[Collected data entries]

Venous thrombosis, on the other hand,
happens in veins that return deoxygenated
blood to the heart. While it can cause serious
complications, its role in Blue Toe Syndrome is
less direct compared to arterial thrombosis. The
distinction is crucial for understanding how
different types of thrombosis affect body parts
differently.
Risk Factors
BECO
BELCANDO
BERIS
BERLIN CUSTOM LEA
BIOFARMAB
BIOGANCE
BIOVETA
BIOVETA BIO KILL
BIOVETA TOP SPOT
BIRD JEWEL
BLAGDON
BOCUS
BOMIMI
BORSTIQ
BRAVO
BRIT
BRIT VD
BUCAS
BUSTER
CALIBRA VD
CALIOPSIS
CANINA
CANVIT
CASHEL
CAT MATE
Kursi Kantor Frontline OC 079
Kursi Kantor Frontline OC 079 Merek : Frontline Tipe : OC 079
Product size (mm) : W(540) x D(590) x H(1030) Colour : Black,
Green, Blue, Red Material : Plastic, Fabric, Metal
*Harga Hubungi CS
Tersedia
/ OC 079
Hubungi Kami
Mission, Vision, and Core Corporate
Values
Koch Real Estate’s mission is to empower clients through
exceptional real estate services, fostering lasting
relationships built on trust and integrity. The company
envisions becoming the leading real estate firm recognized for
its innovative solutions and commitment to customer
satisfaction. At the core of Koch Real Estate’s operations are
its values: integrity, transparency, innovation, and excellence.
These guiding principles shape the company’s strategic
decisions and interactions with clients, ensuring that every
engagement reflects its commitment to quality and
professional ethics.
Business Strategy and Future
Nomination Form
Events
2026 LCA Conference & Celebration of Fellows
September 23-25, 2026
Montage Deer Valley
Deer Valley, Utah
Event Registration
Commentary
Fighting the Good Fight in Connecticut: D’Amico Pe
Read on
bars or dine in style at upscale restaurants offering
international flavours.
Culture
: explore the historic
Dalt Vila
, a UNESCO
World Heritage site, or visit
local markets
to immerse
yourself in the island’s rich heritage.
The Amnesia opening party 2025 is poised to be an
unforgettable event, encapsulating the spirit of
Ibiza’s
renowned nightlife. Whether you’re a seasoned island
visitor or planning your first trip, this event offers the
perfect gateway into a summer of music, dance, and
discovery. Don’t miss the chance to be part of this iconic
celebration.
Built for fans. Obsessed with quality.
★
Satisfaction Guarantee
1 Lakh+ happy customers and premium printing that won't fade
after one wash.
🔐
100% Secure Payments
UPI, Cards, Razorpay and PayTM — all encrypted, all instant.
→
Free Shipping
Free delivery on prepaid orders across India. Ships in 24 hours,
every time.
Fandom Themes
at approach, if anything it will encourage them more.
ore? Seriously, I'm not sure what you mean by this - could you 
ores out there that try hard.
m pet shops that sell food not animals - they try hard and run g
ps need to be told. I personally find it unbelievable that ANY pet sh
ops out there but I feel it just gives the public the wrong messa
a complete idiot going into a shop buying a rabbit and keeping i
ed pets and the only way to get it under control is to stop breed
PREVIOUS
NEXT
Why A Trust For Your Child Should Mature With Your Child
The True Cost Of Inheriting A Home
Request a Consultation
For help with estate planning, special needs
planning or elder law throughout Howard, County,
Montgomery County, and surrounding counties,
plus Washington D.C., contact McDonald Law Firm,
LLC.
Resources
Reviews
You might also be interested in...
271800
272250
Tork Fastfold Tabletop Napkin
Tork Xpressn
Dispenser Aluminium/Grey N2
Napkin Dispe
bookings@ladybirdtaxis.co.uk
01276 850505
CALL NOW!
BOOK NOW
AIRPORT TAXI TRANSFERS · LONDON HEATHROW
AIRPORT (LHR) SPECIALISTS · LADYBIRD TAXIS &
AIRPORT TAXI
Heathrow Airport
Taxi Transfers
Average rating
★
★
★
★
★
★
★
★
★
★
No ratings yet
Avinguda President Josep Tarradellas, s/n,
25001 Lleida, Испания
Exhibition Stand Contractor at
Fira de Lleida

» WORK ORDER
Copy out each line carrying the string "there" from the data.

» ANSWER SECTION
ores out there that try hard.
ops out there but I feel it just gives the public the wrong messa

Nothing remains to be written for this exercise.